September 4, 2012 Waiting for better weather
Soon after leaving Nome, we encountered rough weather. Even when the skies cleared a bit, the wind and waves were often high enough to cancel stations. As we moved out of the Bering Strait and into the Chukchi Sea, we hit the northern edge of a large low pressure area that caused the weather to deteriorate even more. Throughout the day yesterday everyone pretty much stayed put, after tying down all gear and equipment, as the ship moved north in an effort to reach calmer seas and more northern stations. It's always a rule on board – keep one hand for yourself and one for the ship, but it's easy to forget when the seas are calm and often impossible when on deck working. Yesterday, no one was on deck and everyone held on inside when moving about. Even sleeping was tough; those with bunks parallel to the sides of the ship rolled side to side, while those perpendicular were constantly shifted head to foot throughout the night.
Toward morning things seemed to improve and we soon found out why. Since it was difficult to make forward progress without substantial pitching and rolling of the ship, a decision had been made to remain essentially in position and wait for the predicted better weather to arrive tomorrow. At that time, we will most likely return to the line of stations where we were unable to sample earlier.
We're currently on Leg 2 of the 2012 RUSALCA cruise; Leg 1 was a mooring cruise. During Leg 1, a much smaller team of scientists recovered 5 moorings that had been set out the previous year and deployed 5 new ones, all in US waters. With the exception of one day when they retrieved one of the mooring and the weather was similar to what we've been having, they enjoyed wonderful conditions throughout the cruise.

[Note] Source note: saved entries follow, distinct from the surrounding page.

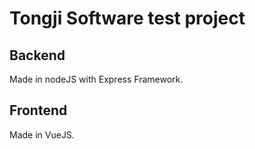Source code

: # Tongji Software test project

## Backend
Made in nodeJS with Express Framework.

## Frontend
Made in VueJS.
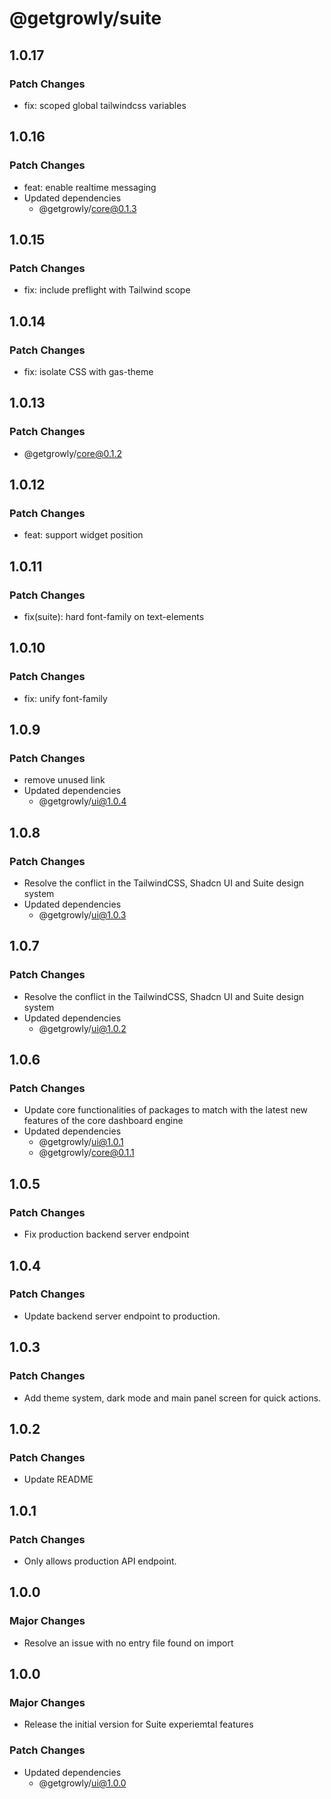 # @getgrowly/suite

## 1.0.17

### Patch Changes

- fix: scoped global tailwindcss variables

## 1.0.16

### Patch Changes

- feat: enable realtime messaging
- Updated dependencies
  - @getgrowly/core@0.1.3

## 1.0.15

### Patch Changes

- fix: include preflight with Tailwind scope

## 1.0.14

### Patch Changes

- fix: isolate CSS with gas-theme

## 1.0.13

### Patch Changes

- @getgrowly/core@0.1.2

## 1.0.12

### Patch Changes

- feat: support widget position

## 1.0.11

### Patch Changes

- fix(suite): hard font-family on text-elements

## 1.0.10

### Patch Changes

- fix: unify font-family

## 1.0.9

### Patch Changes

- remove unused link
- Updated dependencies
  - @getgrowly/ui@1.0.4

## 1.0.8

### Patch Changes

- Resolve the conflict in the TailwindCSS, Shadcn UI and Suite design system
- Updated dependencies
  - @getgrowly/ui@1.0.3

## 1.0.7

### Patch Changes

- Resolve the conflict in the TailwindCSS, Shadcn UI and Suite design system
- Updated dependencies
  - @getgrowly/ui@1.0.2

## 1.0.6

### Patch Changes

- Update core functionalities of packages to match with the latest new features of the core dashboard engine
- Updated dependencies
  - @getgrowly/ui@1.0.1
  - @getgrowly/core@0.1.1

## 1.0.5

### Patch Changes

- Fix production backend server endpoint

## 1.0.4

### Patch Changes

- Update backend server endpoint to production.

## 1.0.3

### Patch Changes

- Add theme system, dark mode and main panel screen for quick actions.

## 1.0.2

### Patch Changes

- Update README

## 1.0.1

### Patch Changes

- Only allows production API endpoint.

## 1.0.0

### Major Changes

- Resolve an issue with no entry file found on import

## 1.0.0

### Major Changes

- Release the initial version for Suite experiemtal features

### Patch Changes

- Updated dependencies
  - @getgrowly/ui@1.0.0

Update – later in the day we found that we were moving again as the weather had not improved. We were heading to a station where the Russian benthic team could get a grab. Despite some difficulties, they did get two cores and we started moving again to the next station, this one for geology. Since I'm writing this on the morning of the 5th, I can include a picture of the core they got from their gravity core apparatus. Once I've had a chance to talk with them, I'll let you know more about their work.